Community Campus hopes to answer local businesses need for qualified employees

In 2015, after the Greater Owensboro Chamber of Commerce annual membership survey was completed and analyzed, the primary need for member businesses growth remained the same — a lack of qualified applicants for available positions.

Candance Brake, president and CEO of the Greater Owensboro Chamber of Commerce said that this need was the catalyst for the creation of the Community Campus, a workforce development program for high school students attending Apollo, Daviess County and Owensboro High Schools.

The Chamber identified the jobs in highest demand were coming from trades (construction and electrical), professional and customer service, welding, advanced manufacturing, healthcare and aviation in the region.

“We kept hearing the same thing from business owners and managers — ‘I could grow my business in two years if only I had the people to fill the job needs,’” Brake said. “We have so many opportunities in our community for these students.”

The Owensboro region is the largest in the state without a high school-only career and tech center, although Kentucky Community and Technical College System provided these services on two local campuses. KCTCS has now consolidated into Owensboro Community and Technical System and serves high school students in technical programs for dual credit.

Brake said several changes in admission requirements led to decreased enrollment in technical areas and limited or eliminated students’ ability to begin career and technical studies in high school.

According to Brake, workforce development, partnered with economic development, higher education and the specific needs of employers, results in more efficient use of public resources.

Community Campus, a hybrid, locally-funded area technology center model now exists at each high school. Courses for grades 9 and 10 are taught at the respective schools, while the advanced curriculum in grades 11 and 12 is taught at either one high school academy or OCTC.

Brake said that through meetings with OCTC, OPS and DCPS over three years, the initiative leaders knew this program could grow the community. She said that she does not know of another community who has an initiative similar to Community Campus and she has met with people at the federal level.

“We could be a model program,” Brake said.

With the Kentucky Department of Education’s acceptance of the plans for staffing and budgeting, new staff positions were necessary but they will be spread out over three years.

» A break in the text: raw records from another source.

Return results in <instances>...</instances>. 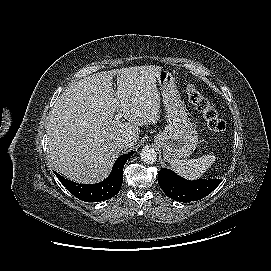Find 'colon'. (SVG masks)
Listing matches in <instances>:
<instances>
[{
  "label": "colon",
  "mask_w": 271,
  "mask_h": 271,
  "mask_svg": "<svg viewBox=\"0 0 271 271\" xmlns=\"http://www.w3.org/2000/svg\"><path fill=\"white\" fill-rule=\"evenodd\" d=\"M187 93L189 100L203 114L209 130L214 133H222L226 128L225 122L219 117L210 101L193 84L187 86Z\"/></svg>",
  "instance_id": "1"
}]
</instances>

OCTC teacher Gary Hanan is new to Community Campus. He retired from teaching industrial arts, specifically woodworking, in Indiana, but now is teaching basic carpentry classes and hopes his carpentry students will take a test at the end of the course for a national carpentry assistant certification.

Hanan hopes the community comes together to help his students when it comes time for them to apply for an apprenticeship locally.

He has been making community connections, including Habitat for Humanity. His students will build a shed that will go to each new home. He also hopes to reach out to area contractors to come to speak to his students about future employment.

Hanan also hopes that site visits at local construction sites will be available for his students so they can experience different phases of the building process.

“Anytime you can give a kid a chance to look at something – even if it isn’t what they want – it’s an advantage,” Hanan said. “I am limited on what I can expose them to.”

Hanan’s 40 carpentry students are currently making birdhouses, and they are selling to the community to raise money for celebrations within the program.

Hanan’s long-range goal is to have students who take a second year of carpentry be in an apprenticeship program through a connection with a local contractor.

“We’ve all heard of people needing skilled workers,” Hanan said. “It would be beneficial for the student.”

Brake said that the opportunities provided by the Community Campus provide a pathway for students seeking technical employment after completing the program, and that one of the missions of the Chamber is to help members fill jobs.

“Chamber members make big picture opportunities possible and create an opportunity for every business,” Brake said. “We [the Chamber] are the connection. The schools make it happen, but we are the ones who connect them with the businesses.”